CS 840 Assignment 1

Due March 3, 2005

Instructor: I. Munro

 

1.      Consider the idea of using a hash function in the van Emde Boas “priority queue” to reduce the space requirements. Assume that hashing a key (or any other value) to a location takes O(1) time and  space for the hash table is proportional to the size of the data entries and keys,. Take the scheme for hashing as a “black box”. How can you use such hashing to implement the van Emde Boas method efficiently?

a.       Outline your scheme, perhaps by showing how it differs from the standard version.

b.      Assuming the hashing works in constant time for an insert, delete or search, how much time is taken for each of the operations: insert, delete and successor.

c.       What is the space requirement of your method? Assume you have a universe of u elements and a word size of lg u bits. n elements are currently stored in the data structure. Clearly this should depend on u as well as n.
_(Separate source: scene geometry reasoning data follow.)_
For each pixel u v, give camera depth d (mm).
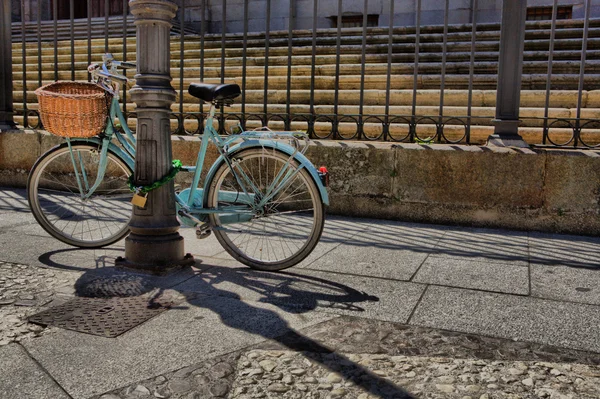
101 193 6105
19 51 11031
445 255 4090
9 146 6602
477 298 3158
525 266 3828
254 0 14289
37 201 4055
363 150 5344
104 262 3752
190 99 8188
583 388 2148
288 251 4164
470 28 9680
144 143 3531
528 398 2072
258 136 3625
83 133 3623
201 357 2375
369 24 13711
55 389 2100
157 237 3609
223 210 3711
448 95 7047
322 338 2588
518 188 4949
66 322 2721
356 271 3660
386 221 5281
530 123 6609
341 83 7852
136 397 2057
2.      We have discussed, in great detail, the Move to Front heuristic for improving linear search. This question deals with the very simple notion of counting accesses to elements and maintaining the list in order by Frequency Count (FC).
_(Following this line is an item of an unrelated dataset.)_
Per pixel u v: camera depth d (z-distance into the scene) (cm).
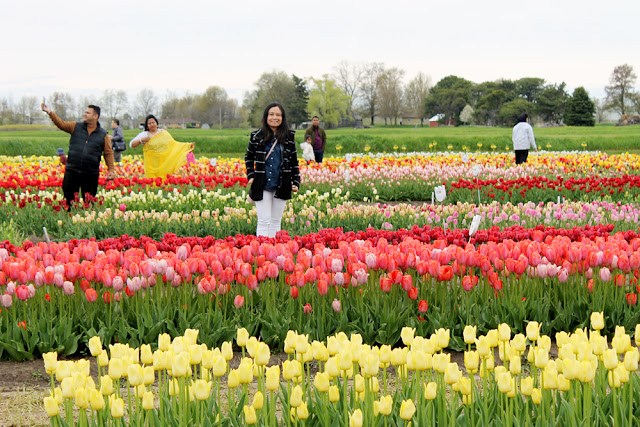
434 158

a.       Outline a method for keeping frequency counts and maintaining the elements of the list in decreasing order by their counts. This method should require only O(1) time to update a count and to restore and to move such an updated element to its appropriate place in the list.

b.      If elements are drawn from a fixed (and independent) distribution, it can be shown that the expected behaviour of FC is close to that of the optimal. You don’t have to prove this. We will concentrate on the amortized (worst case) behaviour, and compare FC with (i) the static optimal (Sopt) which keeps elements in decreasing order of frequency of the entire sequence and (ii) the dynamic offline optimal.

                                                                        i.      Prove that the amortized case behaviour of the FC heuristic is within a constant factor of that of Sopt. (As in class, assume FC starts with an empty list and adds an element to the end of the list when it is first accessed)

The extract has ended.